Unread postby SeaGypsy » Mon 13 Dec 2010, 23:37:01

Large dams and water diversion projects actually reduce the water available to people in the long term. Not to mention the water provided by these projects is much more expensive than if investment had been made in local small-scale dams and watershed management.


I think the Chinese understand this but put centralization and state control too far up the priority list. Millions of little self contained farming villages is not conducive to party interests. The mega dam projects achieve other state objectives; propoganda and certain water supplies not dependent on glacial meltwater for part of the year. They have already had some major poisoning events, via industrial spillage, showing a major weakness in the plan.

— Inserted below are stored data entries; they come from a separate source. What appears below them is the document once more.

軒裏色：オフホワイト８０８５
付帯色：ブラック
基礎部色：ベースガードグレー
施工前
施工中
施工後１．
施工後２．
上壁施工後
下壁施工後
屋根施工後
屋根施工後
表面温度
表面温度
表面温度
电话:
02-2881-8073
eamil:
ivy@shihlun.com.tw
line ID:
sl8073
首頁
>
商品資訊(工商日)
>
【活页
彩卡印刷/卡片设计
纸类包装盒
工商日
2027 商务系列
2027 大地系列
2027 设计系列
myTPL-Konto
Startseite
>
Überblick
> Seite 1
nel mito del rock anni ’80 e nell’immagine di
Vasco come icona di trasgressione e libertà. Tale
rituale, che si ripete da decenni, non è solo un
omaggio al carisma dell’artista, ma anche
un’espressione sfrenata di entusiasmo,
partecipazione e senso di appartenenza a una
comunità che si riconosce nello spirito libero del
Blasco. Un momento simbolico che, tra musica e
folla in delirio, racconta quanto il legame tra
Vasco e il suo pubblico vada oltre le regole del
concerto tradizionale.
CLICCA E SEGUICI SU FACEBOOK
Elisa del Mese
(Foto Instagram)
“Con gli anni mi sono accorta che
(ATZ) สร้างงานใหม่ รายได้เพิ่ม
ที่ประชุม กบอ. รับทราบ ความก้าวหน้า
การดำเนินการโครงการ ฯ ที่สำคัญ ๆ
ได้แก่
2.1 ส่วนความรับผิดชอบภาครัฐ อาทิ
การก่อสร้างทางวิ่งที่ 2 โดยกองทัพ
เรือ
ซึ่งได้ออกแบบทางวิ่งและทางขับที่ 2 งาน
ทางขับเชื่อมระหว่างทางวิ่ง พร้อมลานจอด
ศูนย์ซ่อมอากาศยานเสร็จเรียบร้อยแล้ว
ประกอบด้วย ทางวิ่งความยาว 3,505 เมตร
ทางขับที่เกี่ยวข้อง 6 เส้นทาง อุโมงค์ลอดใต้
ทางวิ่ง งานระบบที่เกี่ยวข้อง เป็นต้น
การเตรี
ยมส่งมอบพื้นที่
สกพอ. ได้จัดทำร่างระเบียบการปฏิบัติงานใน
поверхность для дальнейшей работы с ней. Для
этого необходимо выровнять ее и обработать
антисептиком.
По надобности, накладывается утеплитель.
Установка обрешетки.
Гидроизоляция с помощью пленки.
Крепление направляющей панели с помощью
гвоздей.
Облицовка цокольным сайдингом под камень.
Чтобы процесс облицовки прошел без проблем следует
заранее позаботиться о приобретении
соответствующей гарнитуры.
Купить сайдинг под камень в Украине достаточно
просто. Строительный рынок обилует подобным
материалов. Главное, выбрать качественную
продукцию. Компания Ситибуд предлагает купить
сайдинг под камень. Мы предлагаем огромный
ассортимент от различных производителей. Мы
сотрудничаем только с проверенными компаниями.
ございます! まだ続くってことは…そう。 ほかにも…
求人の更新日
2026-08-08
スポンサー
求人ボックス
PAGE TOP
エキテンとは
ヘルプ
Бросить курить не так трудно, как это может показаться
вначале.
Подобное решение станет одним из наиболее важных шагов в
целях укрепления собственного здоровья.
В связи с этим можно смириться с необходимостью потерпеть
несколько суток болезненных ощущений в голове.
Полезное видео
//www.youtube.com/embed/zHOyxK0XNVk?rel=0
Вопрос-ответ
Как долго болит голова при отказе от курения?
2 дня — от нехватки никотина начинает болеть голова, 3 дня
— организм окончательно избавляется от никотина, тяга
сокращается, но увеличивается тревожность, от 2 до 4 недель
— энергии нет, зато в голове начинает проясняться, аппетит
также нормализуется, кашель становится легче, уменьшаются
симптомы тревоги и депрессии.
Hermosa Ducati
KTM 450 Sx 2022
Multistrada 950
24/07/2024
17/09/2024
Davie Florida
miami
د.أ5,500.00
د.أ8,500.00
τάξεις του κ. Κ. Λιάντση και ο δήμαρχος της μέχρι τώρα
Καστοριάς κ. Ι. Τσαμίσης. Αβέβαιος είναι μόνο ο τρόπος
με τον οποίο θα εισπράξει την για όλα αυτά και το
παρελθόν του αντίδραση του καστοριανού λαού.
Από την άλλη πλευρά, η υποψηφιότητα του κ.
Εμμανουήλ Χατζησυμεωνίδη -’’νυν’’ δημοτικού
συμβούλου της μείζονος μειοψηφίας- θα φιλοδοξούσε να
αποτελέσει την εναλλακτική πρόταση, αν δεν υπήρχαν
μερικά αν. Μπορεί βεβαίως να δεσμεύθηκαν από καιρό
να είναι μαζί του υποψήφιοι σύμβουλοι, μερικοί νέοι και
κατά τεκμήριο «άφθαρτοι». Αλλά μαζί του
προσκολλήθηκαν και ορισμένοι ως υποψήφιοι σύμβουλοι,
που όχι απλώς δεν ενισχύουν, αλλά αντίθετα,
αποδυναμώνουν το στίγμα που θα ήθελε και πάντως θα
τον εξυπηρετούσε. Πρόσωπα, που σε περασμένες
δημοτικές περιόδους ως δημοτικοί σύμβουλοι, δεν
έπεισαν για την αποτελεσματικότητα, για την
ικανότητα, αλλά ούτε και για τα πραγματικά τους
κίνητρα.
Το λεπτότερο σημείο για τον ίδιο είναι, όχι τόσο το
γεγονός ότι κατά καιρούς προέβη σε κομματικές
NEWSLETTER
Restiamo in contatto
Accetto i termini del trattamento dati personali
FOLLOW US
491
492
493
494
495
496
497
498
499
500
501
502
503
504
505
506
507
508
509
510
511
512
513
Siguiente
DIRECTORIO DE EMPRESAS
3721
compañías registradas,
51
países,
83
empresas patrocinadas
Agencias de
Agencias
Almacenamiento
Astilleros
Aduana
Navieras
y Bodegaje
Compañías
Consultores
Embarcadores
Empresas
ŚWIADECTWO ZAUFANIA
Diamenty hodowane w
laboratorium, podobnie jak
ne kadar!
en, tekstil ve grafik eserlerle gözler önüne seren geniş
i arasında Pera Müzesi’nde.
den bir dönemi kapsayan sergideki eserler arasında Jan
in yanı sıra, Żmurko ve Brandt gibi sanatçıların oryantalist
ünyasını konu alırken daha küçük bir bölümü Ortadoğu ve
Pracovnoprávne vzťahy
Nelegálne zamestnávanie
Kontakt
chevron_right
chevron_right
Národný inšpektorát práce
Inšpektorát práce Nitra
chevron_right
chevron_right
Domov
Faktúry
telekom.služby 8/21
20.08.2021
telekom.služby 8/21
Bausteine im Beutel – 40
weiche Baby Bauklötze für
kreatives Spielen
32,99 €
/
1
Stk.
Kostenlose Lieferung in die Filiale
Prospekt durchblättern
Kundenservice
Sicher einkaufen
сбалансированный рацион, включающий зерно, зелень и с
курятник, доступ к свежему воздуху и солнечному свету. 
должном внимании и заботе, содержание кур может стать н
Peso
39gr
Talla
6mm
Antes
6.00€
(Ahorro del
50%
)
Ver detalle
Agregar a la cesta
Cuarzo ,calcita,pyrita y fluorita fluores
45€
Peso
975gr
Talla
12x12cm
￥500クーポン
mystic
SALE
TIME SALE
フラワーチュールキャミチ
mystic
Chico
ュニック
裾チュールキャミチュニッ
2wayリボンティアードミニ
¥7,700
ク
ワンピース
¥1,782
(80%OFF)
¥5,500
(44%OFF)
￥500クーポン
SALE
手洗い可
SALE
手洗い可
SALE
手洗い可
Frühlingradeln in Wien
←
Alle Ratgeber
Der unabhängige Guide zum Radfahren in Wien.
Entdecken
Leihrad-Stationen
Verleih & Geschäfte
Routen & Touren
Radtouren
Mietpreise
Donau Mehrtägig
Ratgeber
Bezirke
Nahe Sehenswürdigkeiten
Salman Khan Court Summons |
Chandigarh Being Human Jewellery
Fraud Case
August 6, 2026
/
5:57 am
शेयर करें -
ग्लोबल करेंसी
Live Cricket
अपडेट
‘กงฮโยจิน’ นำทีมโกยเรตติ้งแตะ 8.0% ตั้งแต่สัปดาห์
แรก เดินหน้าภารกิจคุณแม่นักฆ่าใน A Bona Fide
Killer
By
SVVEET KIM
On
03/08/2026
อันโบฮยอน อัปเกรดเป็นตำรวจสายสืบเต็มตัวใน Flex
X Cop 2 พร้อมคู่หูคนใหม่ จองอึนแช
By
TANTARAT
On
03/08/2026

If China is paranoid, it is not of invasion, but of ethnic/ regional economic independence leading to the breakdown of the nation itself internally.

From wiki.

China's many different ethnic groups speak many different languages, collectively called Zhōngguó Yǔwén (中国语文), literally "speech and writing of China" which mainly span six language families. Most of them are dissimilar morphologically and phonetically and are mutually unintelligible. Zhongguo Yuwen includes the many different Han Chinese language variants (commonly called Chinese) as well as non-Han minority languages such as Mongolian, Tibetan, Uyghur and Zhuang. According to Ethnologue, China has a total of 293 different languages, with 292 living languages and 1 extinct language (Jurchen).[3]


This astonishing strength in diversity is almost alone in the world.
Places with similar diversity have had mass language extinction, to me this suggests regionalism is the central risk to Chinese central government.
A protracted civil war in China would be a disaster for the whole country.
The treatment of dissidents together with the mega projects are the stick and carrot to Chinese nationalism.